* [Problem statement]
Across the entries, how many lines have the string "Sans" in them? Reply with only a number.

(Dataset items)
+++++
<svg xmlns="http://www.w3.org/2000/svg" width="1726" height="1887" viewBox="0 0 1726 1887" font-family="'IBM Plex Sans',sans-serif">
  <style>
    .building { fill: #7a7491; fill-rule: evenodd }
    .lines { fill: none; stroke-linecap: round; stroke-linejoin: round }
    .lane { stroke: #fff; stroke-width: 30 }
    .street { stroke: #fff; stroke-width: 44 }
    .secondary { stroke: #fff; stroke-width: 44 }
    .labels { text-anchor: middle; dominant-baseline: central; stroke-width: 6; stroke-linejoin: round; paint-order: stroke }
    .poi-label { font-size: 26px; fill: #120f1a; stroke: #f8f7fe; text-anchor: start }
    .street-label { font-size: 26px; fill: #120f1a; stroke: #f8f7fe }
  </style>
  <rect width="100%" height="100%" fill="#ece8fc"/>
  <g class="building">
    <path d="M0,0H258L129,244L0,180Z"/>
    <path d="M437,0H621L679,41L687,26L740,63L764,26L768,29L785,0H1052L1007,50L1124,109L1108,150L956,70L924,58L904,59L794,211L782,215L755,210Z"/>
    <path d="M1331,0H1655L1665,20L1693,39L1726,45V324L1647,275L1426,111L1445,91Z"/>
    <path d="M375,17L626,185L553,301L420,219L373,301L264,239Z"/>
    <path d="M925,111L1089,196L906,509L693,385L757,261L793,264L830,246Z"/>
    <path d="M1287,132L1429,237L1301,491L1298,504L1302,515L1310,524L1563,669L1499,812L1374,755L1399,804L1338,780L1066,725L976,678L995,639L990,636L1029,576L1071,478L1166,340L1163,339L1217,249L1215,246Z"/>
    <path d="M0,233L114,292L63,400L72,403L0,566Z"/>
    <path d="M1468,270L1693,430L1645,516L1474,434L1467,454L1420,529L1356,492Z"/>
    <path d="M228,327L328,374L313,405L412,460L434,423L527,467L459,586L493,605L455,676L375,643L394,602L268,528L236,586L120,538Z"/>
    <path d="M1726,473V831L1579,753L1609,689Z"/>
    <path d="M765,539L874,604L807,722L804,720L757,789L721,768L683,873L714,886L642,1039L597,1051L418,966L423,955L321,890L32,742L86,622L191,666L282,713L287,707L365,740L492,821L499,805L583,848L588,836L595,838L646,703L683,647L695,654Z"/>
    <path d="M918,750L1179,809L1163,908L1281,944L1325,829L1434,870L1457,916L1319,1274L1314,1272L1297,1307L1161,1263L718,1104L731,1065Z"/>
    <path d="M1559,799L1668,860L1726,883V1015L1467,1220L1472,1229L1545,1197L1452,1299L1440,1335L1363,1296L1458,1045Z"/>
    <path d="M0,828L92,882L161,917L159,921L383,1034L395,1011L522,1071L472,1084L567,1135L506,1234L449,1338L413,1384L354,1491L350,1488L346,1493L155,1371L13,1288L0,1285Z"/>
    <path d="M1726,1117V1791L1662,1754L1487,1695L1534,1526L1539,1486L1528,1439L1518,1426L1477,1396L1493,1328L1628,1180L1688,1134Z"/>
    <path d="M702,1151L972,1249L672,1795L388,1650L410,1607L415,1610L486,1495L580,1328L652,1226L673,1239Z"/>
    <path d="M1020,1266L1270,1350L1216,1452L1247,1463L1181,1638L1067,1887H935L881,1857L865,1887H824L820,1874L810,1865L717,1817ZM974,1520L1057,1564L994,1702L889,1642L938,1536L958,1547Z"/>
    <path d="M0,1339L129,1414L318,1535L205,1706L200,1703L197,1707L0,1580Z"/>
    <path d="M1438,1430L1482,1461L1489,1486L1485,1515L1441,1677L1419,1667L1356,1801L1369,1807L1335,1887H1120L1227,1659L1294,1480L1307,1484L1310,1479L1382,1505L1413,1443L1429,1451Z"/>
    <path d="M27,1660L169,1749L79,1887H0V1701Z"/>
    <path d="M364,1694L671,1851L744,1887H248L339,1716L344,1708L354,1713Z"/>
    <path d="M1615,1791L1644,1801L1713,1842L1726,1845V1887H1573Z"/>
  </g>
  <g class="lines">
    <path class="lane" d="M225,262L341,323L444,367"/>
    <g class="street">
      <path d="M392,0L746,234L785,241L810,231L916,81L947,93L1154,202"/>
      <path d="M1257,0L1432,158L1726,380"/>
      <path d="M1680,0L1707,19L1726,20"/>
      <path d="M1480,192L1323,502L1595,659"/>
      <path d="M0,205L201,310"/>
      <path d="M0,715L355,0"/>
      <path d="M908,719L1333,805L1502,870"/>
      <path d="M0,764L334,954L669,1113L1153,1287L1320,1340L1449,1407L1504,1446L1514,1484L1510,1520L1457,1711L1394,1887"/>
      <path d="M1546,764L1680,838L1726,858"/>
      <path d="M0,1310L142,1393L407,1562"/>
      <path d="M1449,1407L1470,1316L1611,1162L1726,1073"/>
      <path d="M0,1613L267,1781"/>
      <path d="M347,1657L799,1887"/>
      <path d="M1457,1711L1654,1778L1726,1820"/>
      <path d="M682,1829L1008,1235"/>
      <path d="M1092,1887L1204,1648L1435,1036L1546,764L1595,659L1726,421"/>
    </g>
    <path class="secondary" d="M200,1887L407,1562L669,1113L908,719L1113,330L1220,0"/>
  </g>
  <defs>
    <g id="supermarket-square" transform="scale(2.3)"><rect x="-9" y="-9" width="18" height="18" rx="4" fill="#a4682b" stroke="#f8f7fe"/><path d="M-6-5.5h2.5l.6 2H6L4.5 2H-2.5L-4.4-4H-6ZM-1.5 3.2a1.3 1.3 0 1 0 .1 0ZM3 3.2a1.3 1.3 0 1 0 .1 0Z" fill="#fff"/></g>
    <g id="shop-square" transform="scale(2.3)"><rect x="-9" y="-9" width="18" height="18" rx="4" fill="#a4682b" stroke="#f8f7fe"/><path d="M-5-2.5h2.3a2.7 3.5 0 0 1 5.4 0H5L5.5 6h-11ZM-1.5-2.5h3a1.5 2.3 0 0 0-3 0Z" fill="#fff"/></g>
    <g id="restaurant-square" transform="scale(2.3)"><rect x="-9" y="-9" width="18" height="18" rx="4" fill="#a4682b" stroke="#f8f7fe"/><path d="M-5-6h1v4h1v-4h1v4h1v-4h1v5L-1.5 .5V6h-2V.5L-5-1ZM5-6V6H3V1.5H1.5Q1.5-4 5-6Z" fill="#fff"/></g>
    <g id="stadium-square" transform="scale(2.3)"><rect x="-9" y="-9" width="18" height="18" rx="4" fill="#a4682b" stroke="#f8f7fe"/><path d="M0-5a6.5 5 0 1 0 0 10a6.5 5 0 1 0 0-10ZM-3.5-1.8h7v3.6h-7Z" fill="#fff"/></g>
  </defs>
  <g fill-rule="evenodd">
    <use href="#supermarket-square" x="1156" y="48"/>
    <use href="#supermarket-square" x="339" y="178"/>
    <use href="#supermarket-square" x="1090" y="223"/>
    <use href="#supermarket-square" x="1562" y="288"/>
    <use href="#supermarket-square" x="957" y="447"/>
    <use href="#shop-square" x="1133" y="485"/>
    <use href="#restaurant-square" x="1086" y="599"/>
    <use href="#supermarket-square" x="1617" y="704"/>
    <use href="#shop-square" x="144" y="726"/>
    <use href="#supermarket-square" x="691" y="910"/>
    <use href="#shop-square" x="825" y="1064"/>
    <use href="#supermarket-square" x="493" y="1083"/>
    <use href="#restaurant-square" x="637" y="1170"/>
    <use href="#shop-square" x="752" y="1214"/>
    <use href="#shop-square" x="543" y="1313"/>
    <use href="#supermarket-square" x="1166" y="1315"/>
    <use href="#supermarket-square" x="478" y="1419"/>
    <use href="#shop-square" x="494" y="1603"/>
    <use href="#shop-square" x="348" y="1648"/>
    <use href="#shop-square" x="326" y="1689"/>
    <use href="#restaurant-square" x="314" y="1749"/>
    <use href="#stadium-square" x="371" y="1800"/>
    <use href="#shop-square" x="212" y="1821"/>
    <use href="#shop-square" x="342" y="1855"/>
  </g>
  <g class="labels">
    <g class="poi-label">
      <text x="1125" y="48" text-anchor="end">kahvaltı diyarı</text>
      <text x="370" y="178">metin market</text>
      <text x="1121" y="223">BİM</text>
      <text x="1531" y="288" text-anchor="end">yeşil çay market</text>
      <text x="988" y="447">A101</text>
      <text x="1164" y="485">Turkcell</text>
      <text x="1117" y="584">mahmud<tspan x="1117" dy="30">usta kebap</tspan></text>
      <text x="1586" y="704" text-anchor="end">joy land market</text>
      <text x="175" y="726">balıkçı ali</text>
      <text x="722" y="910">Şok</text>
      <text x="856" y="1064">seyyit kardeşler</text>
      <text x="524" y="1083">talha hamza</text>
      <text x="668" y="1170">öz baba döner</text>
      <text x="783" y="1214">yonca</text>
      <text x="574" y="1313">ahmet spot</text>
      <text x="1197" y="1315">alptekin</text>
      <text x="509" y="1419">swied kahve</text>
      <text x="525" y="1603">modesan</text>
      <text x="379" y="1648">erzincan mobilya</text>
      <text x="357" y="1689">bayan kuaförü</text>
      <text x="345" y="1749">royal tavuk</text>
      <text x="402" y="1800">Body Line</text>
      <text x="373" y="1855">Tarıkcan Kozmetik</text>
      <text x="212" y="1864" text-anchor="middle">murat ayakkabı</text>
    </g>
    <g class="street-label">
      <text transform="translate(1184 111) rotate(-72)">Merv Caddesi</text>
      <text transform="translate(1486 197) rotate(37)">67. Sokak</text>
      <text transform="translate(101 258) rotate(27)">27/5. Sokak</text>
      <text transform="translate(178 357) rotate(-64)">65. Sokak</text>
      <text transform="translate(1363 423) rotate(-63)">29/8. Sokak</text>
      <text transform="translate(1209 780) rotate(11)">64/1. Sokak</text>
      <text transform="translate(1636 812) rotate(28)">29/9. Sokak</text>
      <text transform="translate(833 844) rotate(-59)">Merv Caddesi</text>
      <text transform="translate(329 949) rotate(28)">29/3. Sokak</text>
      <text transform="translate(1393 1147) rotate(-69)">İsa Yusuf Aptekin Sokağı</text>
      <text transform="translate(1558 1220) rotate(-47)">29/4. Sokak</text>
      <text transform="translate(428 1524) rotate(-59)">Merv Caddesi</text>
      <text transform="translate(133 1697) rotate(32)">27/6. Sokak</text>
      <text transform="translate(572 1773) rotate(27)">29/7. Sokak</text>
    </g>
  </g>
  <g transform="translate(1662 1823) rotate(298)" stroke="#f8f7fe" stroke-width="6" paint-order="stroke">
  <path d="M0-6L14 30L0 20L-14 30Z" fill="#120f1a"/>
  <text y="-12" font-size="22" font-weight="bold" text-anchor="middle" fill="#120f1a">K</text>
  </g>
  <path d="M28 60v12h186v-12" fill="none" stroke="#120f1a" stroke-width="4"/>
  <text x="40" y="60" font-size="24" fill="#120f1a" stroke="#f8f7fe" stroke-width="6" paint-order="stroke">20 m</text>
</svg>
+++++
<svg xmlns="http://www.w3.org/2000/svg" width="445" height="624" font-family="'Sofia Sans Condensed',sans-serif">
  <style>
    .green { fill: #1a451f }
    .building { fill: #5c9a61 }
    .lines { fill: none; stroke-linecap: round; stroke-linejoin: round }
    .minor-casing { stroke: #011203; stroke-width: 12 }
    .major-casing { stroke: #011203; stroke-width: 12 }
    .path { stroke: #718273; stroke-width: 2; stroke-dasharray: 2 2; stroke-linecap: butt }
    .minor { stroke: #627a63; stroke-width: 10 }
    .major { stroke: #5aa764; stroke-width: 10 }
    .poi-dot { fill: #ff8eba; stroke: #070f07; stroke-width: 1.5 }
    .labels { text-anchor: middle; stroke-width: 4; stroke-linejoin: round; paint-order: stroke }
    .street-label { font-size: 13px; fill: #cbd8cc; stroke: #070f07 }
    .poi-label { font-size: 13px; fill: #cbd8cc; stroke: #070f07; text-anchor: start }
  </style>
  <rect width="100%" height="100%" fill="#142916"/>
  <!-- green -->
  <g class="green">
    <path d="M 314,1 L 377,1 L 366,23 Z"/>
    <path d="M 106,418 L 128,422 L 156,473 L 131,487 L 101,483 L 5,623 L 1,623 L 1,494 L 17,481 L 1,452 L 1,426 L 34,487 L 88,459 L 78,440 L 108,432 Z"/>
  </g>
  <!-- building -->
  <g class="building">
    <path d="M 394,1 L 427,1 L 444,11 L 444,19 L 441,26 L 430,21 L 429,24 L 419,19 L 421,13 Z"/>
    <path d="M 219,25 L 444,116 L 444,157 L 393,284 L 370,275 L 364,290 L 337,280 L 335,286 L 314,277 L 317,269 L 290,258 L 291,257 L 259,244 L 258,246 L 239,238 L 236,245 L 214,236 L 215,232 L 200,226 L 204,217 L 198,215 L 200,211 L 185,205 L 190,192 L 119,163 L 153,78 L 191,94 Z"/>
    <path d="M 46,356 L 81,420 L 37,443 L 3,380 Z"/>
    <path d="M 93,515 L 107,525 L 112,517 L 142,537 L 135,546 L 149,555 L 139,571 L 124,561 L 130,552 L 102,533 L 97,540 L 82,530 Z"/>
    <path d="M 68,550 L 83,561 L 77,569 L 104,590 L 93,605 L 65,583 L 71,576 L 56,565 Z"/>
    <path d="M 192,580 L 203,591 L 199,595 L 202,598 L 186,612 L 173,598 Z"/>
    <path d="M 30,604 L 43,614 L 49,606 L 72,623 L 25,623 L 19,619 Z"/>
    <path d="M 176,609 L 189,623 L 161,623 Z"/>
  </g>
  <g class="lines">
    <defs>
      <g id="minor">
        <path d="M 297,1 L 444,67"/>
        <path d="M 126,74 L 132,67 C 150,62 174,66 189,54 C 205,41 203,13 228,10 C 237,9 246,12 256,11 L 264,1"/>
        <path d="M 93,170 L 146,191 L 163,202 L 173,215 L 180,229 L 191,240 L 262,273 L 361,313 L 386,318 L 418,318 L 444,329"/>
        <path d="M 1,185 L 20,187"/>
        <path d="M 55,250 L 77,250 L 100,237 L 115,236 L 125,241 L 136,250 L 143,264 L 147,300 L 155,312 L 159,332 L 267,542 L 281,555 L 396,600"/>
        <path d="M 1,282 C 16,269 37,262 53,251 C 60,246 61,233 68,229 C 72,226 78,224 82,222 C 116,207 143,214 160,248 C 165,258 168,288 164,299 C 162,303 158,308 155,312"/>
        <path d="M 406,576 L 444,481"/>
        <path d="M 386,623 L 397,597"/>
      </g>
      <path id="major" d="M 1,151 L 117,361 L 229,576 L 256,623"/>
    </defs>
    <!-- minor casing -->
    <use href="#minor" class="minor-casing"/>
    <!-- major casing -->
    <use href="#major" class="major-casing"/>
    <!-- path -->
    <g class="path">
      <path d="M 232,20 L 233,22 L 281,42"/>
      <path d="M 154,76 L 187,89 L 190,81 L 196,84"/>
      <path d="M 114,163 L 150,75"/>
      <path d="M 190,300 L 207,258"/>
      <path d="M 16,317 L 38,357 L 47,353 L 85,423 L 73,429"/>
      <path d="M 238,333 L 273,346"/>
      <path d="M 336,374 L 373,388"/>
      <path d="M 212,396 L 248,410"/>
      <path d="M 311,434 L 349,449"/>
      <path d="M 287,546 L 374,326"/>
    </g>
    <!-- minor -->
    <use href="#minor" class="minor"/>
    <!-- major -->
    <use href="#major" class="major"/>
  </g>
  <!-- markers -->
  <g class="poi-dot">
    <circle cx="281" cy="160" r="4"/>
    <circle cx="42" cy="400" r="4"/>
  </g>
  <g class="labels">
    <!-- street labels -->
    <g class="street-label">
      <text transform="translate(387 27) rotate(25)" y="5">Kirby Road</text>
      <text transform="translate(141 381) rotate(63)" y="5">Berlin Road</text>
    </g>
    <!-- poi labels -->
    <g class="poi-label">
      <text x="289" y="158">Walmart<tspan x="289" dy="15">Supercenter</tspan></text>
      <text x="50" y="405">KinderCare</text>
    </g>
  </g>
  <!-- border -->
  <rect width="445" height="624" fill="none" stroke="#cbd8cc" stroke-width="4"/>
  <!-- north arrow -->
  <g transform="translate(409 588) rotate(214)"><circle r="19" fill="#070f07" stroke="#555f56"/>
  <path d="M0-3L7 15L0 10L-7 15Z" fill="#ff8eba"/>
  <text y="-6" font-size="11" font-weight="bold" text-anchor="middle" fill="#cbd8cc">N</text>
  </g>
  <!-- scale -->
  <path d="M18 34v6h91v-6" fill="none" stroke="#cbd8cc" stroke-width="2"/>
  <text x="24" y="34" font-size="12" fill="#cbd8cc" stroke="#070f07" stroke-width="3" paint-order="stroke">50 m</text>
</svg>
+++++
* [Response to the exercise]
2